This Is AuburnElectronic Theses and Dissertations

Integrating single-cell multi-omics and experimental therapeutics to identify and validate novel secondary therapies against relapsed/refractory cancers

Date

2023-02-27

Author

Chakravarti, Sayak

Type of Degree

PhD Dissertation

Department

Interdepartmental Pharmacy

Abstract

Drug resistance has remained the Achilles' heel in cancer chemotherapy which serves as the principal limiting factor in achieving favorable treatment outcomes in cancer patients. Drug resistance that exists even before drug exposure (intrinsic resistance) or resistance that develops with the course of treatment (acquired) is responsible for therapy failure and clinical progression (relapse or recurrence) in 90% of the cases.
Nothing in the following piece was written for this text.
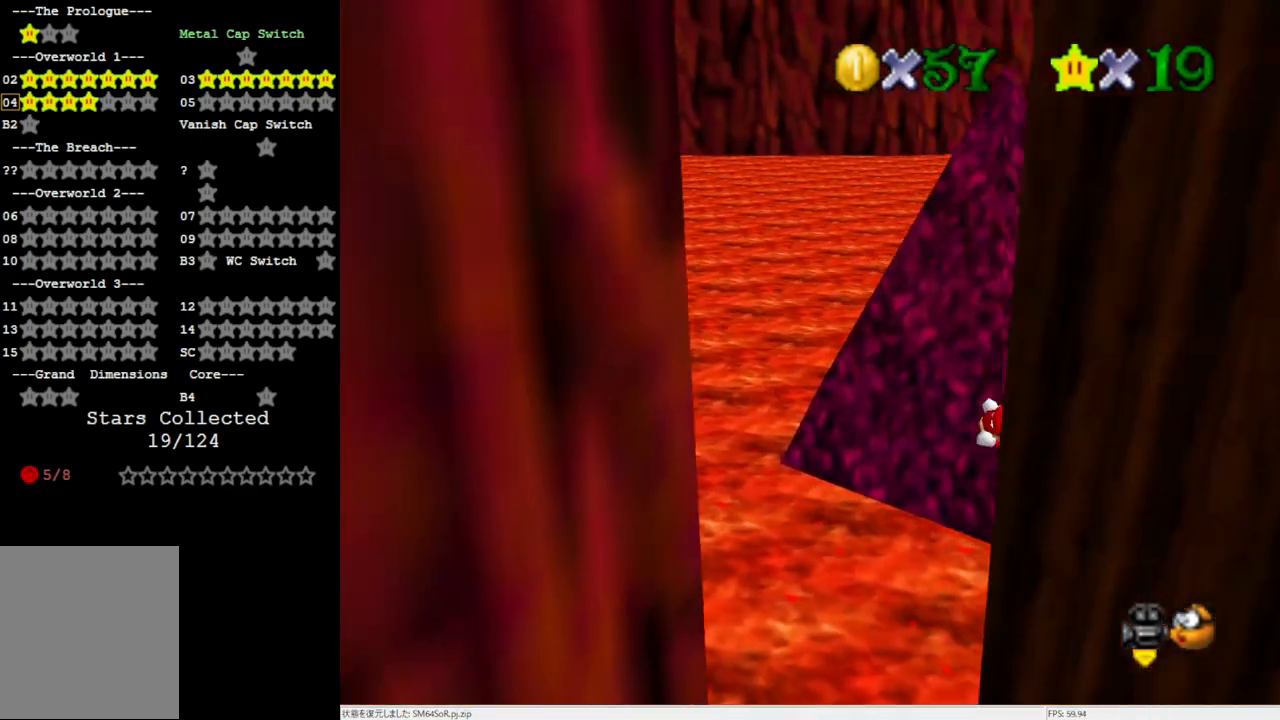
{"buttons": [], "left_stick": "up", "events": [[33, "A", "down"], [167, "A", "up"], [367, "left_stick", "up"]]}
Intra-patient and inter-patient tumoral heterogeneity also play a significant role in therapy resistance and failure as they govern the treatment response. Recent evidence indicates that the underlying sub-cellular molecular characteristics of the tumor govern the heterogeneity in drug response. The treatment-refractory subpopulations of tumor cells or cancer stem-like cells (CSCs) are believed to drive drug resistance and disease relapse in various cancers. Due to their quiescent nature, which allows them to escape conventional therapeutics, standard agents fail to improve long-term clinical outcomes significantly. Thus, the development of drug resistance and disease relapse in cancer is primarily attributed to the treatment-refractory subpopulations of tumor cells or cancer stem-like cells (CSCs) with potential self-renewal and differentiation capacities. Moreover, a significant limitation of cancer drug discovery is the low predictive value of the pre-clinical studies as they mostly ignore the cellular heterogeneity and complexity, which resulted in extensive inter-individual variation in response, drug resistance, and dose-limiting toxicities. So, deciphering key features within patients’ underlying tumor heterogeneity and personalized sensitivity to chemotherapy is essential to predict the efficacy of anti-cancer drugs and prevent delays in selecting more effective alternative strategies.